ABOUT THIS EXERCISE. In the listing below, tally each line that contains "APERTURE". Reply with the total only.

EXTRACTED ENTRIES.
========

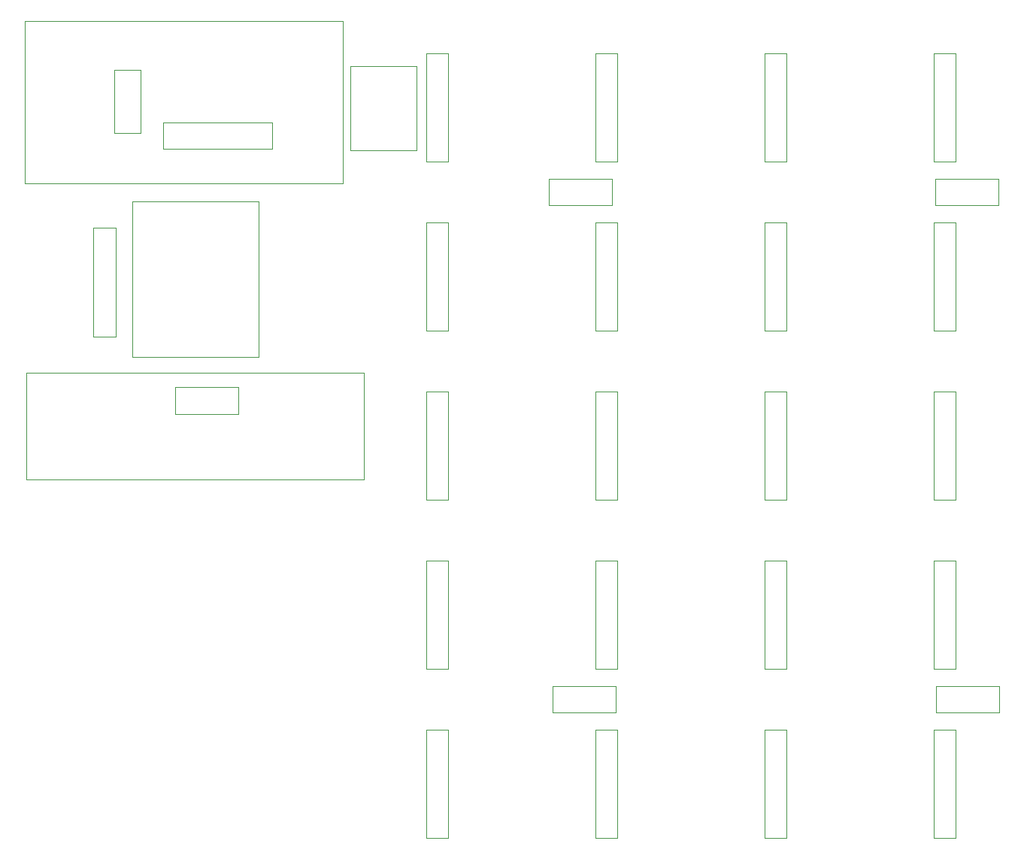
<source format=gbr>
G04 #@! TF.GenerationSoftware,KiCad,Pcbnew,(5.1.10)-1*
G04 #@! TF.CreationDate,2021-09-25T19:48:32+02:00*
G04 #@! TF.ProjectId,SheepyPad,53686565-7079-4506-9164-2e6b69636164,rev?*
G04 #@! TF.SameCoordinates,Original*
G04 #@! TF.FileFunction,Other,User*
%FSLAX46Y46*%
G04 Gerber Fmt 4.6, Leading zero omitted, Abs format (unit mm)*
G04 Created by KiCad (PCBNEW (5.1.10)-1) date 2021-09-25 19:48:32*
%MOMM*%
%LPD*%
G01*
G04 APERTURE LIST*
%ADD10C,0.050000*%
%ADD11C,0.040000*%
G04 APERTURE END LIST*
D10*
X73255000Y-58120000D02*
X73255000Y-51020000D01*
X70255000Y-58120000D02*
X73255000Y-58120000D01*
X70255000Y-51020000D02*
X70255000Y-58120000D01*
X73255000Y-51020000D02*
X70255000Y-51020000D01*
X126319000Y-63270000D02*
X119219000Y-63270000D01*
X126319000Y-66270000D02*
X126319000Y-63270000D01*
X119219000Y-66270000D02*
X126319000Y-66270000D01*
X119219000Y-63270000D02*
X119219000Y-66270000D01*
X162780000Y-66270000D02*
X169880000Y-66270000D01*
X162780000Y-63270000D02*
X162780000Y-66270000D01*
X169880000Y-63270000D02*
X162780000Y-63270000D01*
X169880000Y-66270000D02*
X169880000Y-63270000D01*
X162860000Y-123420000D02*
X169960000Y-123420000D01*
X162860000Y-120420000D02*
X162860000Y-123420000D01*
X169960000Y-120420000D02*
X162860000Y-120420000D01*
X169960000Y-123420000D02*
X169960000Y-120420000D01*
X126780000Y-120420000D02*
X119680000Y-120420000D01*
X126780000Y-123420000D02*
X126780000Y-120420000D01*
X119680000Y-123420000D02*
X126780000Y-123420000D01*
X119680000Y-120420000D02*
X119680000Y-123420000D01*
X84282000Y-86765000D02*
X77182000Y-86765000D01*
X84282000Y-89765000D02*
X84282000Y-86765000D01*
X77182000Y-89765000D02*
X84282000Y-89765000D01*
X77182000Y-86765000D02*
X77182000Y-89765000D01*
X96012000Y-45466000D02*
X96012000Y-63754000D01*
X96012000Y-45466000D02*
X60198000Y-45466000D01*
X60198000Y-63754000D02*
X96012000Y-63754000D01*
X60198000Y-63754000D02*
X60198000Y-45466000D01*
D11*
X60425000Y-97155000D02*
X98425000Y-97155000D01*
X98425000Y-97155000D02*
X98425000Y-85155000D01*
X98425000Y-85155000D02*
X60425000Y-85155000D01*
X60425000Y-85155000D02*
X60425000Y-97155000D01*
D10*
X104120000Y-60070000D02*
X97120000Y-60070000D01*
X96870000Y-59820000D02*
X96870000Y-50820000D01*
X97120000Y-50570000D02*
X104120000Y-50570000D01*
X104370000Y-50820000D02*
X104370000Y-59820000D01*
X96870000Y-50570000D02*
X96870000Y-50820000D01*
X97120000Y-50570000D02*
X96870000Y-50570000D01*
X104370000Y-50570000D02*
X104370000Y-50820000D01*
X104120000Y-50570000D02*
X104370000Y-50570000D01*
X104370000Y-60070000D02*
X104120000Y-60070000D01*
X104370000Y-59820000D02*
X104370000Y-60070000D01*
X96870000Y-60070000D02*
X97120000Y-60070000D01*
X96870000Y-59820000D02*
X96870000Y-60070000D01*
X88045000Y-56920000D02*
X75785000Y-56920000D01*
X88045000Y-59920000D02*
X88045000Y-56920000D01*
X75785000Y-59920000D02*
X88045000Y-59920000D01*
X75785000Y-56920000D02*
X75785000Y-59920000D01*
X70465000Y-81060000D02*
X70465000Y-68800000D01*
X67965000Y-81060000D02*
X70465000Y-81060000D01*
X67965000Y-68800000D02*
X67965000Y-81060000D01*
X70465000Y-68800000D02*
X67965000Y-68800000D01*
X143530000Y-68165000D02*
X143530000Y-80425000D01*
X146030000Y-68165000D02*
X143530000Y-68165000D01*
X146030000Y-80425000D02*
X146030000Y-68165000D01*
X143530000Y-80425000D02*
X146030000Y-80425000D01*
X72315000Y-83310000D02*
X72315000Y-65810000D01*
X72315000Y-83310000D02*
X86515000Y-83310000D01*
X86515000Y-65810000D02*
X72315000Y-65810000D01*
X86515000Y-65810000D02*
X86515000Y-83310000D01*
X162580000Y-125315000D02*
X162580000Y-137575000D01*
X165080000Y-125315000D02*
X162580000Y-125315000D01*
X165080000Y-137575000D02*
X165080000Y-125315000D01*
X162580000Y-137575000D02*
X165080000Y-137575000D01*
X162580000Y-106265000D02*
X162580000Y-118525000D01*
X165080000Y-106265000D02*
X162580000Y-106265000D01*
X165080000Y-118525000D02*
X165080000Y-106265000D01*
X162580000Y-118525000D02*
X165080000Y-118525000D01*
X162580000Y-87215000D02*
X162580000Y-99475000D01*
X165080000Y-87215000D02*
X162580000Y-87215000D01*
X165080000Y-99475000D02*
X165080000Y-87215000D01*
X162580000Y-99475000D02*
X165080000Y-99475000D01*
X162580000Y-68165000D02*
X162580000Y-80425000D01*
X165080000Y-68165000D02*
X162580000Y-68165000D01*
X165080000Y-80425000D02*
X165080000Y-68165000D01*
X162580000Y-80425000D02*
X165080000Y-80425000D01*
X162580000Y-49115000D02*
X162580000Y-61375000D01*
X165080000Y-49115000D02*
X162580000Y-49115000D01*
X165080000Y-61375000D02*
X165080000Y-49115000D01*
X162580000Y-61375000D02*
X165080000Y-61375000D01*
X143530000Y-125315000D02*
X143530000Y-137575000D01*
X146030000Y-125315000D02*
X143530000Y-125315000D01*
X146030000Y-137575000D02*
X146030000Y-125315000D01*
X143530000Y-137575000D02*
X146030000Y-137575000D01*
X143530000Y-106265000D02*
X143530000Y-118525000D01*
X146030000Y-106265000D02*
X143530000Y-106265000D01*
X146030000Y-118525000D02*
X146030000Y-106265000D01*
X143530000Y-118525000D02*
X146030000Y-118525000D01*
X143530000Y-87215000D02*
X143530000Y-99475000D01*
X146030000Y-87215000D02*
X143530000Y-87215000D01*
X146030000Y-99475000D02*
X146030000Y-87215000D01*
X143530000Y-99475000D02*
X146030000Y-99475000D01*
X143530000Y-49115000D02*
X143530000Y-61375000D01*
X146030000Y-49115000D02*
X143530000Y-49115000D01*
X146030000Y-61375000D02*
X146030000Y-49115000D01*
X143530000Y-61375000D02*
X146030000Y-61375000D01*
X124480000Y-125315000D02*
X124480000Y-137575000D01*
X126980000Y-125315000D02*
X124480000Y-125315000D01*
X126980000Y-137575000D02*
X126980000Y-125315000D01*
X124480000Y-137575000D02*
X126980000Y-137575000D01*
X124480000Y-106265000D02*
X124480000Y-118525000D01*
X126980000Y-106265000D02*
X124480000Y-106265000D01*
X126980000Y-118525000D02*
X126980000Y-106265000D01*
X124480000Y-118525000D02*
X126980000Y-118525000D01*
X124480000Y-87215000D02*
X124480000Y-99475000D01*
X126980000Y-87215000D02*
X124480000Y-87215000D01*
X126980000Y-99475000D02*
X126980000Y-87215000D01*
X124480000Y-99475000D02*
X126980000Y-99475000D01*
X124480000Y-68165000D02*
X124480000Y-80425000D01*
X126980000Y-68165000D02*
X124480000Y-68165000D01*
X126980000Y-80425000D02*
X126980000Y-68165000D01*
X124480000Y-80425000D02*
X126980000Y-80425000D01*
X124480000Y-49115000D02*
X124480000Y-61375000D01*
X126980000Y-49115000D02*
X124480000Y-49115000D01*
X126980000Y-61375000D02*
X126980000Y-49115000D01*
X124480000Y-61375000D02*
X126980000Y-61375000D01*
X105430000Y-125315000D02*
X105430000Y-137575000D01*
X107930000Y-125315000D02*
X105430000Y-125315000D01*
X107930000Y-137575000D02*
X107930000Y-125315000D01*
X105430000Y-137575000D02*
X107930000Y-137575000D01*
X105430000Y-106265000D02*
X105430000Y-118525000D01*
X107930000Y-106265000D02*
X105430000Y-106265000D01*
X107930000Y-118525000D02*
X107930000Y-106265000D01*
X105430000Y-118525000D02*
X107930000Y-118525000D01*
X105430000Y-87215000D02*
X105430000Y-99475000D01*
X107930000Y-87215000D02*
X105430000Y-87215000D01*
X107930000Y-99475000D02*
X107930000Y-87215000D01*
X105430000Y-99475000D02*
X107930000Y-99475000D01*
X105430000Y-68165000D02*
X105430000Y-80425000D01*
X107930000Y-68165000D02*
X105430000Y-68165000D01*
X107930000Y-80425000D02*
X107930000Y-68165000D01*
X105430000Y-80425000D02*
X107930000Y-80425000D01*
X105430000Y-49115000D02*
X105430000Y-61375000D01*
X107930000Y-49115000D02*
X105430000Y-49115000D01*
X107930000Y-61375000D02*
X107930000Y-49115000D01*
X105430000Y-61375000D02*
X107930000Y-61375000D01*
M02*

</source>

========

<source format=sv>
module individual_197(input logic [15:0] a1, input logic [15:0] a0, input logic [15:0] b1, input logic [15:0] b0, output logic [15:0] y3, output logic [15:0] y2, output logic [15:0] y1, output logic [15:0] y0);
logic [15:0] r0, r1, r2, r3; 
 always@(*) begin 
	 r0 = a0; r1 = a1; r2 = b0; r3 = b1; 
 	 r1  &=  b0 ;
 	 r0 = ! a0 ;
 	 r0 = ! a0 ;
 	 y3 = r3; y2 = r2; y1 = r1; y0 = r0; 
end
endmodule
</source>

========

FINISHED TASK. 2